Vorliegender Textauszug —
Senioren tragen häufig die Hauptschuld bei Unfällen

Der Regierungsreport spricht noch in einem anderen Punkt Klartext: „Pkw-Fahrer ab 65 Jahre trugen im Jahr 2009 bei Unfällen, in die sie verwickelt waren, häufig die Hauptschuld“, heißt es da. Genau: Es waren 67 Prozent. Nur noch bei den 18- bis 20-Jährigen seien mit mehr als 71 Prozent ähnlich hohe Werte ermittelt worden. „Bei den mindestens 75-Jährigen wurde sogar drei von vier Unfallbeteiligten Pkw-Fahrern die Hauptschuld am Unfall zu­gewiesen“. In den Regionen werden die­se Trends teils bestätigt.

So hat sich in Dortmund die Zahl der verunglückten Pkw-Fahrer im Rentenalter 2009 „er­neut“ deutlich erhöht: Um 19 Prozent. Auch in Essen gab es mehr Unfälle mit Senioren (plus 16 Prozent). Duisburg da­gegen meldet keine Auffälligkeiten. Doch vor allem ein tragischer Vorfall hat sich ins Gedächtnis der Verkehrsexperten tief eingebrannt: 2009 raste ein 79-Jähriger in einen Schützenumzug im sauerländischen Menden. Zwei Menschen starben. Zahlreiche wurden verletzt. Der Mann hatte die Kontrolle verloren.

Was zu tun ist — Nenne alle Orte, die im Text über die Unfallschuld älterer Autofahrer namentlich vorkommen.

(Gespeicherte Einträge)
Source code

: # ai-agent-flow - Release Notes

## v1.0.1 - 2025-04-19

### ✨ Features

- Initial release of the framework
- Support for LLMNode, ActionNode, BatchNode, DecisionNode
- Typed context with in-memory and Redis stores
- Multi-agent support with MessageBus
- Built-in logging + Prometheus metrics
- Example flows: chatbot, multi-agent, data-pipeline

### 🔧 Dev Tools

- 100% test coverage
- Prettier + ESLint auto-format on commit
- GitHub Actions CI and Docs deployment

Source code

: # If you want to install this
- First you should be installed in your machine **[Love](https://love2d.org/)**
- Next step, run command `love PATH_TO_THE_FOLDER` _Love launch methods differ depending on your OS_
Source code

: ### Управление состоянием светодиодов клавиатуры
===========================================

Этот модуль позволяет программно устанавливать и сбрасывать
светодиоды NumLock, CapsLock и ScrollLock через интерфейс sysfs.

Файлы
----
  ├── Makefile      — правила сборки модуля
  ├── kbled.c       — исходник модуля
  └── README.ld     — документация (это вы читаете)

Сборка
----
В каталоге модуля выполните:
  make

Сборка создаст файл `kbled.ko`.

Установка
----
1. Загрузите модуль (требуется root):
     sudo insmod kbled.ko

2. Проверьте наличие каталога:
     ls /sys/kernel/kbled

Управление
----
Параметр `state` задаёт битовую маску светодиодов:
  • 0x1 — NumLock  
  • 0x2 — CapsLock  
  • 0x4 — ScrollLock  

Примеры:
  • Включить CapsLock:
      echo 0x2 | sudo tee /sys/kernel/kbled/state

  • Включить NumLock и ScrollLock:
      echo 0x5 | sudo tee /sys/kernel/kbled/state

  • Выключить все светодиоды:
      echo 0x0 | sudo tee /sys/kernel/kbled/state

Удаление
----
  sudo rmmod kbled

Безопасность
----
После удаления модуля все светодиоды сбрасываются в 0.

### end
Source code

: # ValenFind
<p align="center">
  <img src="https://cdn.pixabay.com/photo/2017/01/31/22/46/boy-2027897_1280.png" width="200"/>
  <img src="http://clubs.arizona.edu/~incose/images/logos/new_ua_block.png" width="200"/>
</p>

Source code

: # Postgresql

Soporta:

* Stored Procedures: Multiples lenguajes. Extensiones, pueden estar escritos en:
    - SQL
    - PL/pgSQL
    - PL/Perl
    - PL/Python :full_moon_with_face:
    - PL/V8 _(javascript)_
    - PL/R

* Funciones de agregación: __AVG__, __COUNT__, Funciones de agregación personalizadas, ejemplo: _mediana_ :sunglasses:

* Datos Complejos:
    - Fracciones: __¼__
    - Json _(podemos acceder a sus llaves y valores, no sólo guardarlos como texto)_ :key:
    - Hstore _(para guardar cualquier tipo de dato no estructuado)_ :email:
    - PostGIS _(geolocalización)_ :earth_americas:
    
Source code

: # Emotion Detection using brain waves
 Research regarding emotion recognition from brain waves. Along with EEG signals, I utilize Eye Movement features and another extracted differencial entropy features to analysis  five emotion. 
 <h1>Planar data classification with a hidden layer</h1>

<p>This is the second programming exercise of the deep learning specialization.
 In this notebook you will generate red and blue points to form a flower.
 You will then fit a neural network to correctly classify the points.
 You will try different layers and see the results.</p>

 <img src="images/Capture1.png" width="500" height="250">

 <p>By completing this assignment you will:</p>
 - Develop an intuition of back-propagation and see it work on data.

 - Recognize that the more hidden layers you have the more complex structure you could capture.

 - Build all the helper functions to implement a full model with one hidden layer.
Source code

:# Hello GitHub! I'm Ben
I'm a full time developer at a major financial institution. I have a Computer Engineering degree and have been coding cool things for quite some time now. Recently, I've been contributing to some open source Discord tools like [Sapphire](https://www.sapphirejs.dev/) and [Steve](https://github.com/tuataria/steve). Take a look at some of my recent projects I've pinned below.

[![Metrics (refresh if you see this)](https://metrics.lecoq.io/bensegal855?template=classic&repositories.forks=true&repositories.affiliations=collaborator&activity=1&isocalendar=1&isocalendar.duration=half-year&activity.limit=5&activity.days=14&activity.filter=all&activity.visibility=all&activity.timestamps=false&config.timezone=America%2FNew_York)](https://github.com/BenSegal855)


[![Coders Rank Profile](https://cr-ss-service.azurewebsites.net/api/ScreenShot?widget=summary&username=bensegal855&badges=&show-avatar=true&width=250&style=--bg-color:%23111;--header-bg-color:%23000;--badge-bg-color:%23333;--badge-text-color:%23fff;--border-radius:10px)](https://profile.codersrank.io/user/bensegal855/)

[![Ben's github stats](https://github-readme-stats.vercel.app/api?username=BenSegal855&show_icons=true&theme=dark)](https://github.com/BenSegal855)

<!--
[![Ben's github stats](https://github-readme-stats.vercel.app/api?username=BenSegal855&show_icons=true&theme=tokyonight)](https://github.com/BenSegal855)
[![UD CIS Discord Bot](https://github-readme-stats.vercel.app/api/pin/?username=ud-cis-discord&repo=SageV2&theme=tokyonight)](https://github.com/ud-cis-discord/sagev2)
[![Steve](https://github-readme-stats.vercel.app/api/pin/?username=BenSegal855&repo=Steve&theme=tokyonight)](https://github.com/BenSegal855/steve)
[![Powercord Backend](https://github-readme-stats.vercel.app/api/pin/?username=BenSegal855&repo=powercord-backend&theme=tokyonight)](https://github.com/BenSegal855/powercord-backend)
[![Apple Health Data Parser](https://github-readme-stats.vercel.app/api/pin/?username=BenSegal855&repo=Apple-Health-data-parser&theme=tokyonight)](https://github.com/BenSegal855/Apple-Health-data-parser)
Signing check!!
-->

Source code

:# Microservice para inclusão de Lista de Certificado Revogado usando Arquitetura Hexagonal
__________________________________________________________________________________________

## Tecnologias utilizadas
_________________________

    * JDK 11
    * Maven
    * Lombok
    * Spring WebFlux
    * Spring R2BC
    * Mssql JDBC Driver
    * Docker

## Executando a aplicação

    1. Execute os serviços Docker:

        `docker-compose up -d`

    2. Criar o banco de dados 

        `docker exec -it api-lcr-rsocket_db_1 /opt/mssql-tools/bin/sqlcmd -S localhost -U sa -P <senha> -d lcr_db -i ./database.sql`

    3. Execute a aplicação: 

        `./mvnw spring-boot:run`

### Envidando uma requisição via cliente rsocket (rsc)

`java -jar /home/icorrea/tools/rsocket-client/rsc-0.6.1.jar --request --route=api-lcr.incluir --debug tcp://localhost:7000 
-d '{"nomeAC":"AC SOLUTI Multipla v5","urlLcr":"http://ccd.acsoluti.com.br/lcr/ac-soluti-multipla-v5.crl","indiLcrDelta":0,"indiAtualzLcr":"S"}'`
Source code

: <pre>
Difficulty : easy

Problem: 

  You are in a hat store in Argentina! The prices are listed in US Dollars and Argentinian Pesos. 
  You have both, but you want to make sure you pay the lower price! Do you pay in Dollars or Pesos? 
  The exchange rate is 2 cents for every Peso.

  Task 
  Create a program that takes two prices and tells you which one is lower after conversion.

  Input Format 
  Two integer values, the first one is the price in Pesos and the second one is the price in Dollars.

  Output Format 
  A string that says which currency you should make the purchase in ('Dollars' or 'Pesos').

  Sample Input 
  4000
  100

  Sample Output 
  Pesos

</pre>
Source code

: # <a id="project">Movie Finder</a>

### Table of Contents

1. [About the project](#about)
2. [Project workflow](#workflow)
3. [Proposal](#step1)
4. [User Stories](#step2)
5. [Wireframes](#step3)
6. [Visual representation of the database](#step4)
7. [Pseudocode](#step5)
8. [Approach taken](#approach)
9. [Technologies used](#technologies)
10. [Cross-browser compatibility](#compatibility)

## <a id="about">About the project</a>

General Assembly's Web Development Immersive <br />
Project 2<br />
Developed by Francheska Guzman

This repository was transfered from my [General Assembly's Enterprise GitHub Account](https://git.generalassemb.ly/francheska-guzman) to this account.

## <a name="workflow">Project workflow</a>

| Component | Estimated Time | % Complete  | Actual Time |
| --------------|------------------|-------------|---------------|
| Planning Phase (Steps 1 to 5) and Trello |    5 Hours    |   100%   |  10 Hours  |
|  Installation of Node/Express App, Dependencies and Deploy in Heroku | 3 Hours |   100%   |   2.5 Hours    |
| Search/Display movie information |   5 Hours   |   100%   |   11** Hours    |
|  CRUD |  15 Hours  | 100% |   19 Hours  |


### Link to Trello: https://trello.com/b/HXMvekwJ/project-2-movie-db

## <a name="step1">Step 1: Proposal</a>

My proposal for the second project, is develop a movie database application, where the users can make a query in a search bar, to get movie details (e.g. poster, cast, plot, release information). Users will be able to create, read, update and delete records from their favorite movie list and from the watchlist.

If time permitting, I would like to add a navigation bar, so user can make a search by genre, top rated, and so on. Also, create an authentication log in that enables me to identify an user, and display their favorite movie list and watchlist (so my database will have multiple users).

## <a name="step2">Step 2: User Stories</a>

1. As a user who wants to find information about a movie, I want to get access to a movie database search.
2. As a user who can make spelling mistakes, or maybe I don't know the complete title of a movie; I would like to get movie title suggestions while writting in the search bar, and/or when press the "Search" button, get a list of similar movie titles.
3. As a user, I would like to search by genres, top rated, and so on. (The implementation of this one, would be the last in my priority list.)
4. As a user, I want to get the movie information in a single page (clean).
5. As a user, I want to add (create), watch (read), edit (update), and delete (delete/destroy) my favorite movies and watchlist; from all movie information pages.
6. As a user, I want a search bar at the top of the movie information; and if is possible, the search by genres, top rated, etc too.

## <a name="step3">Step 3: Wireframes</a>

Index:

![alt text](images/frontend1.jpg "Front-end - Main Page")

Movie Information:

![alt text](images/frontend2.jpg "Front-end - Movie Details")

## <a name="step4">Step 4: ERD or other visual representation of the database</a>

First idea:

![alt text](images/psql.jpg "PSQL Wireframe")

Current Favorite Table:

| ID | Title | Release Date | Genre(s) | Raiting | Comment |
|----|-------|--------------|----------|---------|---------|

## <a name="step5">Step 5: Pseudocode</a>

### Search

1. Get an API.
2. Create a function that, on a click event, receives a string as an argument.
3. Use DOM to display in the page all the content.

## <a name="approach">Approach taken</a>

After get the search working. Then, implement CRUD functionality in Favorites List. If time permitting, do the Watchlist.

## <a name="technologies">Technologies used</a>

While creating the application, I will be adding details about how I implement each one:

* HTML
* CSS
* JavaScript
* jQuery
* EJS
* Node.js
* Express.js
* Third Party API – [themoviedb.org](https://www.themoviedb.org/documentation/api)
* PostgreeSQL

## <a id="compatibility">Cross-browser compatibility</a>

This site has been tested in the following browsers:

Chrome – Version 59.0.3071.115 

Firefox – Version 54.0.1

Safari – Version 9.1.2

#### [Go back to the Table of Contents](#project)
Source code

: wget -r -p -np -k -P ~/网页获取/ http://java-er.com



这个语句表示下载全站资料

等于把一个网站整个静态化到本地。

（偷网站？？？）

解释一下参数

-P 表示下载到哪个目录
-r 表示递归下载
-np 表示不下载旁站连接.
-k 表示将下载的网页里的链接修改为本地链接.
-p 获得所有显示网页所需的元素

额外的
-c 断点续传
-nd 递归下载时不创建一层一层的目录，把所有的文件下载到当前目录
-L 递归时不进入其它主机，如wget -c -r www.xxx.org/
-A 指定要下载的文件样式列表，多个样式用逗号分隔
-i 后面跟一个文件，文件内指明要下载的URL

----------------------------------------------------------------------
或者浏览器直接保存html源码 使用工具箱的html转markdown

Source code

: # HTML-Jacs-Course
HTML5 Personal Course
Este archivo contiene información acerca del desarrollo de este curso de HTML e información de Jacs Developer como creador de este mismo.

Lösung der Aufgabe — Dortmund, Essen, Duisburg, Menden